# 設定課題 1:
マルチユーザバイオメトリックポリシーについての提示文では、ユーザのリストにおける各ユーザは何によって表されるか。
# 設定課題 2:
エントリのうち、「Is point (85, 461)」を含む行からエントリの最後の行までを、両端を含めて一字一句そのまま書き写してください。画像は答えに含めないこと。

上記のように、マルチユーザバイオメトリックポリシーはユーザのリストを有する。ユーザのリストにおける各ユーザは、自身がバイオメトリックシステム102において登録したときにそのユーザに割り当てられた一意的なユーザID510によって表される。マルチユーザバイオメトリックポリシーは、本明細書中に記載のバイオメトリックポリシー504のうちのいずれかひとつとして実施され得る。バイオメトリックサーバ104がマルチユーザバイオメトリックポリシーを実行する場合、バイオメトリックサーバ104はまず、どのユーザID510がユーザのリストにあるかを決定しなければならない。次に、各ユーザID510に対して、バイオメトリックサーバ104は、バイオメトリックシステム102によって認証されるために特定のユーザが合格しないといけないバイオメトリックポリシー504を決定しなければならない。マルチユーザバイオメトリックポリシーはユーザのリストを有するので、1以上のユーザが、バイオメトリックシステム102によっていずれの1つのユーザが認証されるよりも前に認証される必要があり得る。

[空間データセットからの抜粋]
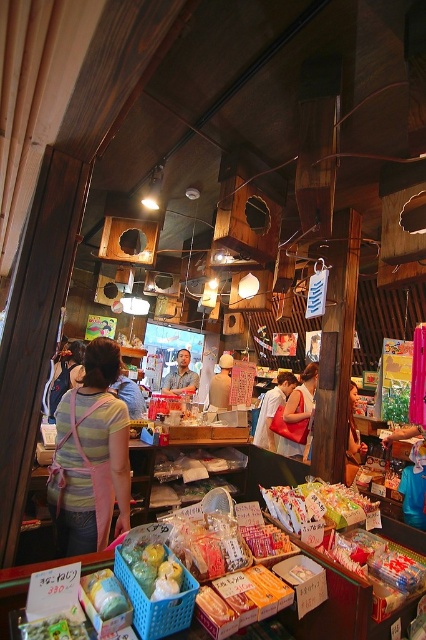
What do you see at coordinates (91, 456) in the screenshot? This screenshot has height=640, width=426. I see `pink fabric apron at center` at bounding box center [91, 456].

Can you confirm if pink fabric apron at center is bigger than matte red bag at center?

No, pink fabric apron at center is not bigger than matte red bag at center.

Is point (85, 461) positioned in front of point (267, 440)?

Yes, point (85, 461) is in front of point (267, 440).

Identify the location of pink fabric apron at center. This screenshot has width=426, height=640. (91, 456).

In order to click on translucent plastic bag at center in this screenshot , I will do `click(152, 570)`.

Is translucent plastic bag at center positioned behind matte red handbag at center?

No, translucent plastic bag at center is in front of matte red handbag at center.

Describe the element at coordinates (152, 570) in the screenshot. I see `translucent plastic bag at center` at that location.

Locate an element on the screen. The width and height of the screenshot is (426, 640). translucent plastic bag at center is located at coordinates (152, 570).

Is shiny plastic candy at center taller than matte red handbag at center?

Incorrect, shiny plastic candy at center's height is not larger of matte red handbag at center's.

What do you see at coordinates (319, 506) in the screenshot?
I see `shiny plastic candy at center` at bounding box center [319, 506].

Image resolution: width=426 pixels, height=640 pixels. Find the location of `shiny plastic candy at center`. shiny plastic candy at center is located at coordinates (319, 506).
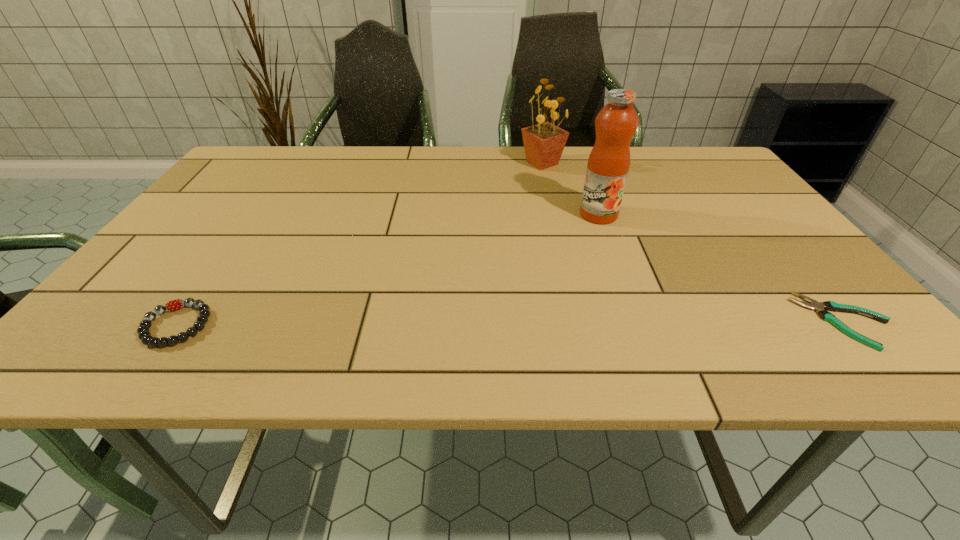
Find the location of `the leftmost object`. the leftmost object is located at coordinates (144, 335).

# 課題解答 1:
登録時にそのユーザに割り当てられた一意的なユーザID510によって表される。

# 課題解答 2:
Is point (85, 461) positioned in front of point (267, 440)?

Yes, point (85, 461) is in front of point (267, 440).

Identify the location of pink fabric apron at center. This screenshot has width=426, height=640. (91, 456).

In order to click on translucent plastic bag at center in this screenshot , I will do `click(152, 570)`.

Is translucent plastic bag at center positioned behind matte red handbag at center?

No, translucent plastic bag at center is in front of matte red handbag at center.

Describe the element at coordinates (152, 570) in the screenshot. I see `translucent plastic bag at center` at that location.

Locate an element on the screen. The width and height of the screenshot is (426, 640). translucent plastic bag at center is located at coordinates (152, 570).

Is shiny plastic candy at center taller than matte red handbag at center?

Incorrect, shiny plastic candy at center's height is not larger of matte red handbag at center's.

What do you see at coordinates (319, 506) in the screenshot?
I see `shiny plastic candy at center` at bounding box center [319, 506].

Image resolution: width=426 pixels, height=640 pixels. Find the location of `shiny plastic candy at center`. shiny plastic candy at center is located at coordinates (319, 506).
Find the location of `the leftmost object`. the leftmost object is located at coordinates (144, 335).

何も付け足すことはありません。